Archdeacon Plymley also felt that farms should be in the region of a hundred acres or more. This was because animals were needed to work a farm. Three horses could work a farm of about 90 acres that in turn supported one family. A farm of 30 acres still needed plough horses but they were not fully occupied. A family still needed to be supported but the return was not sufficient to keep the working animals and a family.(Plymley:365) The farm horses could be used for carting goods in the same way that a labourer’s wife could earn a second income outside the home, but in Archdeacon Plymley’s view, these were choices that contributed to a general moral decline. There would however always have been the alternative of sharing working horses with another farmer.
Two types of farm
This may be a historic reason for the creation in Wenlock of the two significant groups of holdings in the town: firstly smallholdings where the tenant or owner had a second occupation; agricultural labourers and lime burners feature in the 1851 Census,(PRO HO 1071989) and secondly larger farms. They were both able to continue into the second half of the 20th Century because Wenlock declined after the dissolution and there was little pressure on accommodation in the town. Small scale quarrying incidentally still existed up to the 1950s (Williams).
Meeting new demands
Agriculture in Shropshire responded to the changes from the 16th to the end of the 19th Century in a number of ways. In north Shropshire dairying (which had received an impetus from the demand for cheese to feed the Civil War troops) continued to expand. (Thirsk,1997:49) Cheshire was known for its cheese but this gave way to an increased demand for fresh milk for the northern towns and cities and thus dairy farming expanded on the north Shropshire plain until eventually more ‘Cheshire’ cheese was produced in Shropshire than in Cheshire. Much Wenlock, although in the uplands, also saw an increase in dairying to supply the adjacent industrial area that later became known as Ironbridge and then with the arrival of the railway in 1860s also further afield. Evidence for this was the number of pigsties clustered around farm buildings apparent on 19th Century maps of Much Wenlock, (O.S.1882), as housed pigs were fed substantially on whey. ‘Cowhouses’ were also described in the 1842 tithe apportionments. This was in addition to the more general diversification into meat and barley production. By 1776 Much Wenlock and Corvedale had the greatest concentration of herds of pedigree Hereford Beef cattle in the County.

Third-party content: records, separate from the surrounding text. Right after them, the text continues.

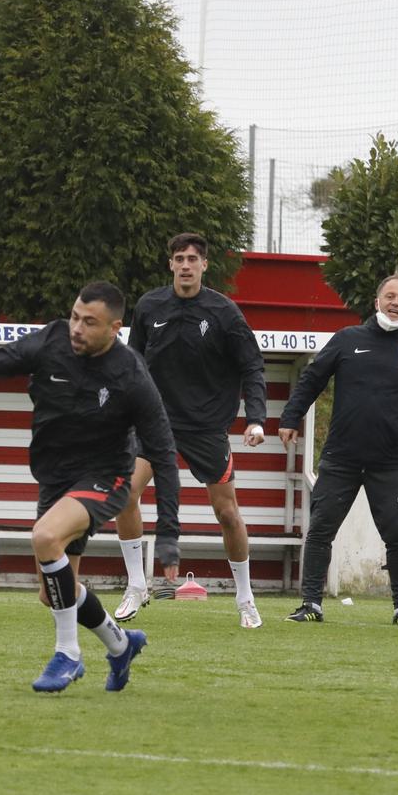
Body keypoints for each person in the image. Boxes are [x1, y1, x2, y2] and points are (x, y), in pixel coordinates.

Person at [0, 282, 180, 693]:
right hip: (56, 478)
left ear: (115, 328)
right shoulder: (51, 341)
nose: (76, 328)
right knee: (54, 593)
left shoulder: (132, 374)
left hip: (107, 476)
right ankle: (120, 645)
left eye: (89, 322)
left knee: (45, 537)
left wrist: (168, 533)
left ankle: (68, 654)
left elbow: (164, 453)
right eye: (75, 316)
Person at [112, 232, 267, 628]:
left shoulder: (224, 312)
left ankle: (246, 599)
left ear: (204, 265)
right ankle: (136, 585)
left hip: (205, 426)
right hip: (155, 422)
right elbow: (133, 364)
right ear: (171, 265)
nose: (185, 265)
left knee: (226, 511)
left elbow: (251, 364)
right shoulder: (149, 306)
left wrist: (256, 417)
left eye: (192, 259)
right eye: (178, 258)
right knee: (124, 492)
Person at [278, 274, 398, 627]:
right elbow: (311, 380)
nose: (395, 303)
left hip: (390, 462)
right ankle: (311, 603)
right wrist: (291, 417)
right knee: (321, 528)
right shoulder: (347, 340)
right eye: (389, 296)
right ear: (377, 301)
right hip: (341, 457)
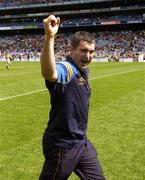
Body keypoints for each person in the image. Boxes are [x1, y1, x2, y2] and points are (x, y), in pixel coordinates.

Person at [39, 15, 106, 180]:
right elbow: (50, 73)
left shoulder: (84, 70)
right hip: (62, 145)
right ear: (72, 50)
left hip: (81, 143)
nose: (88, 56)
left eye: (91, 51)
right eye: (83, 50)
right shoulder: (67, 68)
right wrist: (50, 37)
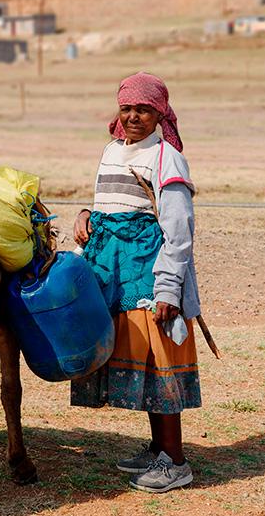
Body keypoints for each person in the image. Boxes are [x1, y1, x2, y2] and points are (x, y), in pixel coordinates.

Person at [70, 71, 201, 493]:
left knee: (160, 363)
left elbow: (179, 231)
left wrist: (167, 288)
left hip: (147, 272)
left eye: (143, 110)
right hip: (113, 272)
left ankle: (175, 463)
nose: (133, 117)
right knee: (142, 362)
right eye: (126, 108)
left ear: (159, 113)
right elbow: (108, 203)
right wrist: (86, 216)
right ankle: (157, 449)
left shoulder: (166, 158)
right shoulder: (111, 151)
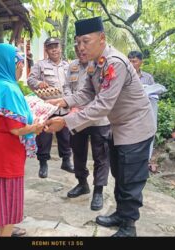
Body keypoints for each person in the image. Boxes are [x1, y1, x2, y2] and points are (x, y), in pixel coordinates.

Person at [44, 16, 156, 237]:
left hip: (136, 128)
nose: (80, 47)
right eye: (77, 42)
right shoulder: (96, 63)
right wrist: (62, 102)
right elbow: (86, 93)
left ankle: (129, 227)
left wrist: (65, 121)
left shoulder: (115, 62)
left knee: (130, 179)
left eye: (86, 41)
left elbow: (102, 104)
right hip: (119, 128)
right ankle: (120, 215)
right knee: (119, 173)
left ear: (102, 38)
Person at [0, 43, 44, 237]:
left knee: (1, 194)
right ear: (6, 63)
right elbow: (16, 129)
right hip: (6, 153)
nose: (19, 66)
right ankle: (5, 234)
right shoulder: (8, 88)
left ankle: (3, 231)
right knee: (10, 199)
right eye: (18, 62)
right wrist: (37, 127)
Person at [63, 43, 111, 211]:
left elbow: (104, 95)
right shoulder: (73, 66)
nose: (81, 50)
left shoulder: (102, 64)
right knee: (78, 152)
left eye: (84, 45)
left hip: (99, 118)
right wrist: (70, 105)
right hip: (77, 117)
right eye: (77, 47)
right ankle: (82, 183)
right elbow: (67, 87)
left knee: (101, 155)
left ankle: (98, 190)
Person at [27, 37, 74, 178]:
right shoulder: (40, 65)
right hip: (47, 107)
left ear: (60, 48)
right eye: (50, 47)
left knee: (66, 136)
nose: (54, 49)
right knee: (44, 137)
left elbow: (72, 85)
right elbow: (30, 80)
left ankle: (66, 161)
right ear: (46, 50)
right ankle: (43, 164)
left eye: (56, 46)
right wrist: (39, 83)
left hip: (64, 106)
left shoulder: (68, 66)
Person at [128, 51, 159, 173]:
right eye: (129, 60)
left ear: (141, 62)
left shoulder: (148, 77)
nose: (131, 63)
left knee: (145, 135)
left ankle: (144, 161)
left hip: (145, 112)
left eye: (134, 61)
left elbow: (154, 94)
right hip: (130, 112)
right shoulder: (125, 75)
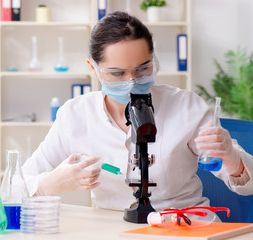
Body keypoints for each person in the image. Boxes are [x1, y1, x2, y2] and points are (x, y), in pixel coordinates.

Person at [22, 11, 253, 212]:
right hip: (113, 229)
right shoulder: (75, 115)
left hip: (182, 226)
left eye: (143, 69)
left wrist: (233, 161)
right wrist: (50, 184)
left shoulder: (186, 107)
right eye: (117, 73)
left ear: (153, 59)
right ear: (93, 68)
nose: (132, 82)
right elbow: (17, 185)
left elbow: (248, 187)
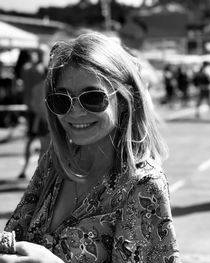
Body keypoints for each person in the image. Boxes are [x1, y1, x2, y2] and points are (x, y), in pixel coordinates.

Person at [2, 32, 180, 263]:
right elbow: (14, 237)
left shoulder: (143, 184)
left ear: (126, 100)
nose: (75, 112)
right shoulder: (55, 162)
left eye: (92, 98)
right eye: (62, 99)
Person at [17, 49, 50, 180]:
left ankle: (26, 169)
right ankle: (41, 174)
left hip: (32, 108)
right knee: (44, 143)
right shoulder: (38, 70)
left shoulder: (26, 69)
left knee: (32, 141)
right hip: (39, 110)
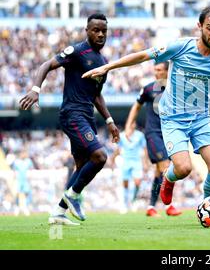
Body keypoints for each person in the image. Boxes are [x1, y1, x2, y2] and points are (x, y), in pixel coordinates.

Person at [82, 5, 210, 209]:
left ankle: (208, 207)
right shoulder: (181, 47)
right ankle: (168, 179)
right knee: (183, 168)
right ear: (199, 25)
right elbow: (144, 55)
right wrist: (108, 66)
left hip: (201, 118)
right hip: (173, 118)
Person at [19, 13, 120, 225]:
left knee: (82, 164)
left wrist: (110, 121)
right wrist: (36, 89)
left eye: (104, 31)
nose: (100, 34)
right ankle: (73, 196)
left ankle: (58, 213)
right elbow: (46, 65)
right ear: (87, 31)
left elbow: (96, 95)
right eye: (96, 30)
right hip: (72, 114)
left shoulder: (103, 62)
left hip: (87, 116)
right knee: (100, 157)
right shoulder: (76, 51)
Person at [124, 62, 182, 217]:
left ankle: (151, 206)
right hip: (153, 134)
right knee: (166, 167)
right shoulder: (149, 88)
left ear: (167, 71)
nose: (156, 73)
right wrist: (129, 125)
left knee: (158, 172)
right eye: (155, 70)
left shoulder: (176, 89)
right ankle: (169, 205)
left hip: (169, 134)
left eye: (159, 70)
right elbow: (136, 106)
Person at [110, 121, 147, 214]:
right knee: (125, 184)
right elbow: (118, 149)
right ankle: (125, 204)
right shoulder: (122, 135)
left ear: (135, 125)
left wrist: (145, 162)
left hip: (136, 161)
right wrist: (113, 158)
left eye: (133, 123)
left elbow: (144, 148)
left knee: (138, 182)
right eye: (130, 123)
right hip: (125, 161)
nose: (132, 125)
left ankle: (133, 200)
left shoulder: (140, 135)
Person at [11, 149, 33, 216]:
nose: (24, 155)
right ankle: (17, 207)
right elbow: (14, 170)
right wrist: (14, 178)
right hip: (19, 180)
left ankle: (25, 208)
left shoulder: (28, 161)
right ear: (20, 154)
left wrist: (30, 177)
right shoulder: (16, 162)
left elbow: (31, 169)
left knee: (27, 193)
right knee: (17, 193)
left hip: (25, 180)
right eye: (23, 153)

The survival of town farms
Final enclosure in Wenlock Town took place in 1777. There were 704 acres enclosed of which 551 acres were part of the common field system (VCH IV:173). However, nearly 50 years after enclosure, when the tithe apportionment was produced, there were still farms in the town: they had not all moved to more convenient and efficient situations on their enclosed fields (Harvey:75).

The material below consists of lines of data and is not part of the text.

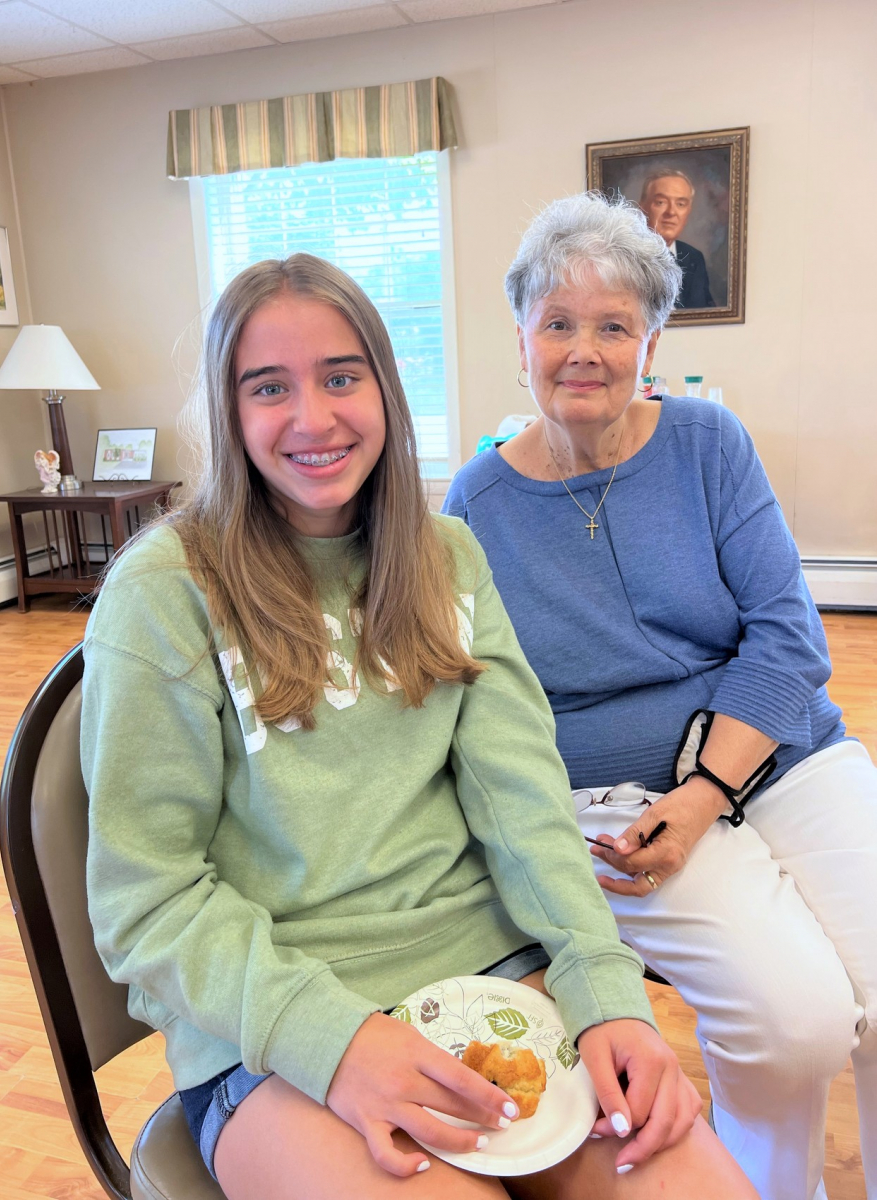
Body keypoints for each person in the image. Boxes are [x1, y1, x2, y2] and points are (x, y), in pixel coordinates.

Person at [81, 255, 756, 1200]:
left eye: (341, 377)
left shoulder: (448, 558)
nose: (313, 418)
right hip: (269, 1025)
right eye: (268, 387)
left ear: (387, 393)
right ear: (228, 411)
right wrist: (338, 1039)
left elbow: (524, 802)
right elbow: (144, 900)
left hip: (488, 975)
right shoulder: (162, 595)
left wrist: (608, 994)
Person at [442, 190, 877, 1200]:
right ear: (520, 341)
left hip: (781, 756)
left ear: (652, 340)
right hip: (617, 805)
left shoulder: (707, 444)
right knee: (795, 1019)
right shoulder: (475, 506)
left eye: (614, 325)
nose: (583, 349)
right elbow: (484, 702)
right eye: (559, 323)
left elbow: (786, 633)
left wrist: (709, 793)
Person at [638, 170, 715, 308]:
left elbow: (706, 314)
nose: (671, 212)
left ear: (688, 210)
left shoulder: (694, 258)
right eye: (661, 202)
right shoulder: (626, 256)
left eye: (680, 204)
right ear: (642, 207)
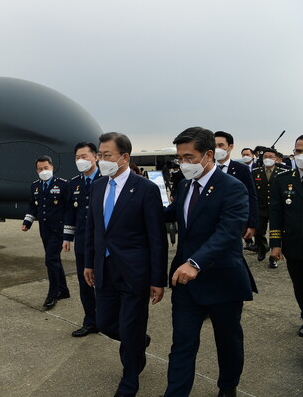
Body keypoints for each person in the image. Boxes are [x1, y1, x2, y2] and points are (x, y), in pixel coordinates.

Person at [163, 127, 257, 397]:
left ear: (207, 155)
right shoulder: (184, 185)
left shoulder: (232, 188)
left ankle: (228, 387)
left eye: (189, 157)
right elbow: (172, 213)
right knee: (182, 343)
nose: (184, 164)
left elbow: (227, 233)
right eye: (180, 158)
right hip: (185, 283)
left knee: (227, 341)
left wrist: (195, 263)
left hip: (222, 280)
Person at [83, 132, 167, 397]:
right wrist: (89, 263)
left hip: (134, 273)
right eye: (99, 154)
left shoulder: (145, 189)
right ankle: (138, 342)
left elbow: (157, 239)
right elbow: (93, 229)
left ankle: (130, 380)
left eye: (106, 155)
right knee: (106, 323)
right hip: (104, 269)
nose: (101, 159)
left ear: (124, 157)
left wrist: (158, 280)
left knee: (130, 326)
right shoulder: (97, 186)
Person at [22, 155, 70, 309]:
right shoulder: (35, 186)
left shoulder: (63, 185)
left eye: (46, 168)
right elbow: (33, 206)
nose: (43, 171)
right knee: (54, 260)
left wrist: (69, 232)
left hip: (58, 229)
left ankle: (53, 294)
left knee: (50, 260)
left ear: (52, 167)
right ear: (36, 170)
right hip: (45, 229)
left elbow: (69, 209)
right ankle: (63, 290)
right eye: (40, 169)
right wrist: (27, 222)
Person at [63, 142, 100, 337]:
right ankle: (90, 321)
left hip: (103, 242)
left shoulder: (106, 179)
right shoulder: (74, 184)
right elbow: (70, 212)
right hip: (83, 241)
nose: (81, 161)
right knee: (85, 282)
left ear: (95, 157)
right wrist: (67, 237)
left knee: (104, 282)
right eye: (77, 157)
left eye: (85, 156)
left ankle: (108, 319)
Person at [269, 135, 303, 338]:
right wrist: (275, 244)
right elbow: (276, 213)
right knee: (300, 285)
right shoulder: (283, 180)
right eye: (298, 151)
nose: (301, 155)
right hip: (295, 245)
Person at [214, 131, 258, 251]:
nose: (217, 149)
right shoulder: (206, 168)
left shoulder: (241, 169)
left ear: (230, 146)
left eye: (221, 145)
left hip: (233, 222)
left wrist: (252, 224)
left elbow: (251, 197)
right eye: (214, 145)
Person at [252, 148, 288, 267]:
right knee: (259, 231)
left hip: (277, 208)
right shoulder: (255, 172)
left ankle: (274, 258)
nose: (268, 159)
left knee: (275, 233)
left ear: (276, 159)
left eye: (271, 157)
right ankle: (263, 248)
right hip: (261, 208)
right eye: (265, 157)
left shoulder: (283, 172)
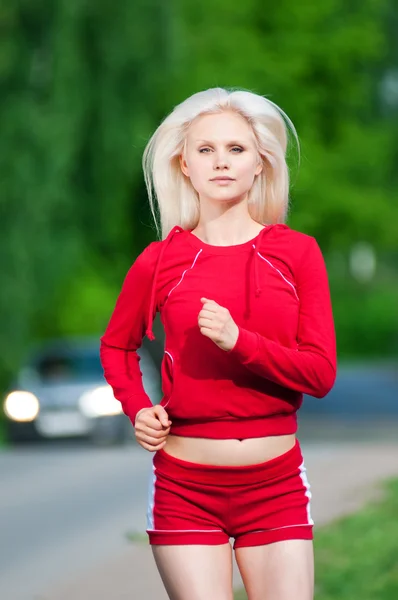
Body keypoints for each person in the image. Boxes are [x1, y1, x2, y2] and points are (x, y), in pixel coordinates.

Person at [100, 87, 337, 600]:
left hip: (276, 485)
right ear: (184, 165)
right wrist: (137, 408)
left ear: (261, 164)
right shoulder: (159, 261)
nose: (221, 163)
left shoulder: (297, 254)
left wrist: (239, 342)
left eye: (236, 149)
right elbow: (116, 347)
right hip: (186, 488)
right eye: (205, 150)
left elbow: (320, 375)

The major landowner after the Dissolution was the Lawley family, but by the time of the 1842 Tithe Apportionment (SRO 29/29) Sir Watkin Williams Wynne owned over half the acreage in Wenlock. However, Archdeacon Plymley (Plymley:90) noted that in each Parish he visited that, although he had previously identified the main landlords, there were more small landowners in Shropshire parishes than he had anticipated including some in Much Wenlock. An analysis of the tithe apportionment shows 15 people owning some land themselves often renting further fields from the main landlords. Whether this was a high or low count in Wenlock was not made clear.
The agricultural depression from the end of the 19th Century until 1939 meant that there was little money to modernise farm buildings (Harvey:18). A large absentee landlord who does not appear to have spent money on farm improvements and the general economic decline appear to have combined to form the key to the survival of so many farm buildings in the town and their continuance in use until quite recently.